Answer to Question #118524 in Linear Algebra for Jflows

Given $A = \begin{bmatrix} 2 & 3 \\ 1 & 2\end{bmatrix}, B = \begin{bmatrix} 1 & 5 \end{bmatrix}$ .

Let $I$ be the identity then $A I = A, BI = B$.

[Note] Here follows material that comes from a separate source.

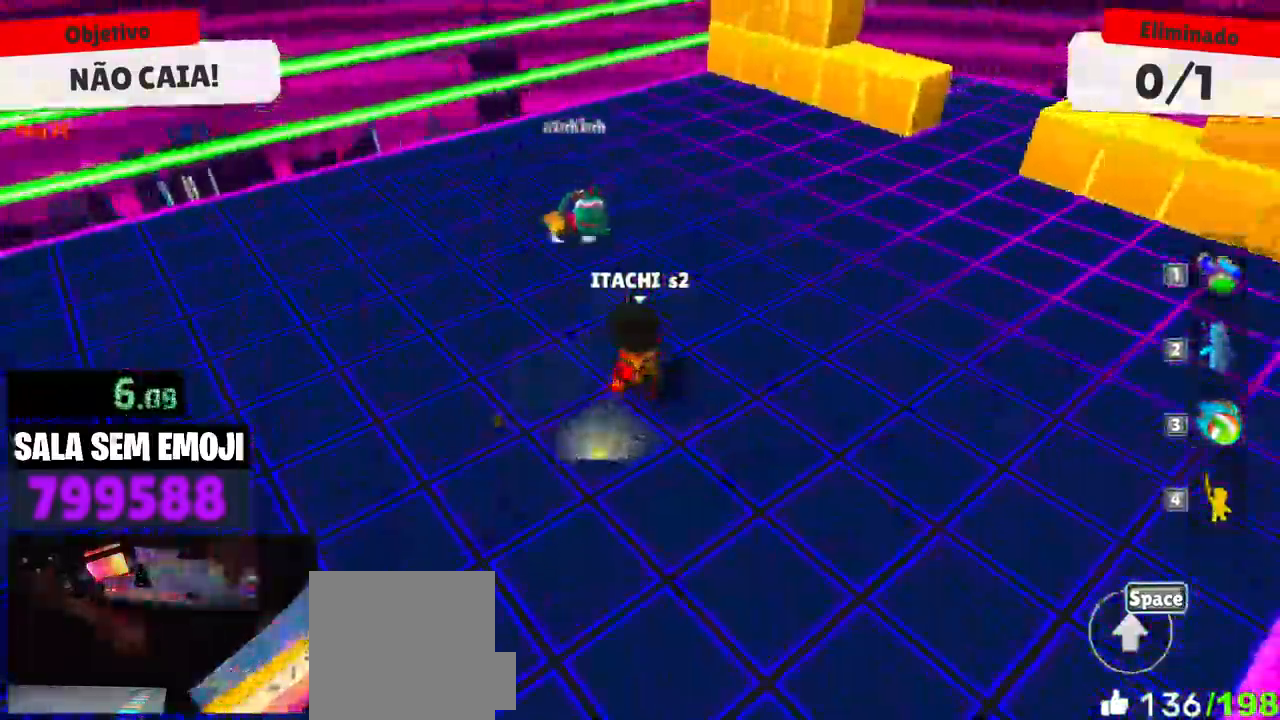
{"keys": ["a", "s"], "mouse": [], "events": [[166, "w", "up"], [450, "s", "down"]]}
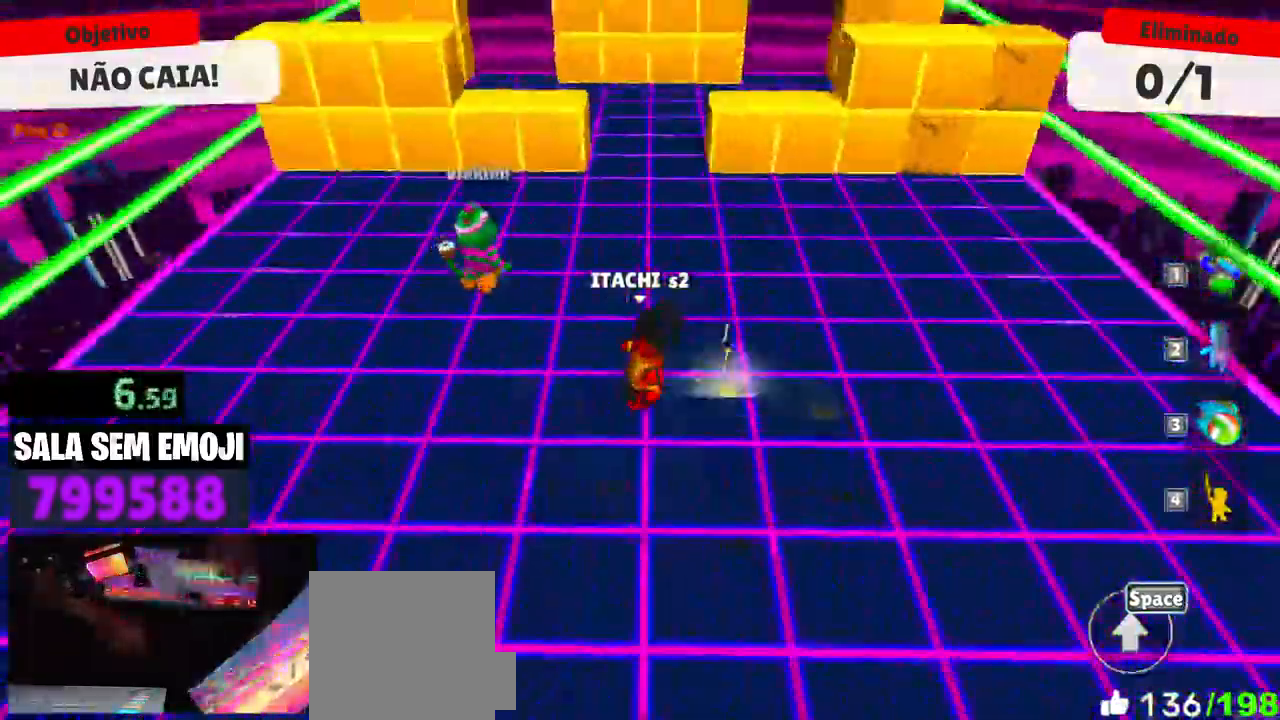
{"keys": ["d"], "mouse": [], "events": [[83, "a", "up"], [183, "d", "down"], [366, "s", "up"]]}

Assume $I = \begin{bmatrix} a & b \\ c & d\end{bmatrix}$ then

$AI = A \implies \begin{bmatrix} 2a+3c & 2b+3d \\ a+2c & b+2d\end{bmatrix} = \begin{bmatrix} 2& 3 \\ 1 & 2 \end{bmatrix}$

So, $2a+3c = 2, 2b+3d = 3, a+2c = 1, b+2d = 2.$

Also, $BI = B \implies \begin{bmatrix} a+5c & b+5d \end{bmatrix} = \begin{bmatrix} 1 & 5 \end{bmatrix}$

$\implies a+5c = 1, b+5d = 5.$

Hence, $3d=3 \implies d=1$

and $7c = 0 \implies c = 0$

Hence, $a = 1, b = 0$

Hence, $I = \begin{bmatrix} 1 & 0 \\ 0 & 1\end{bmatrix}$ .

Option (b) is the correct option.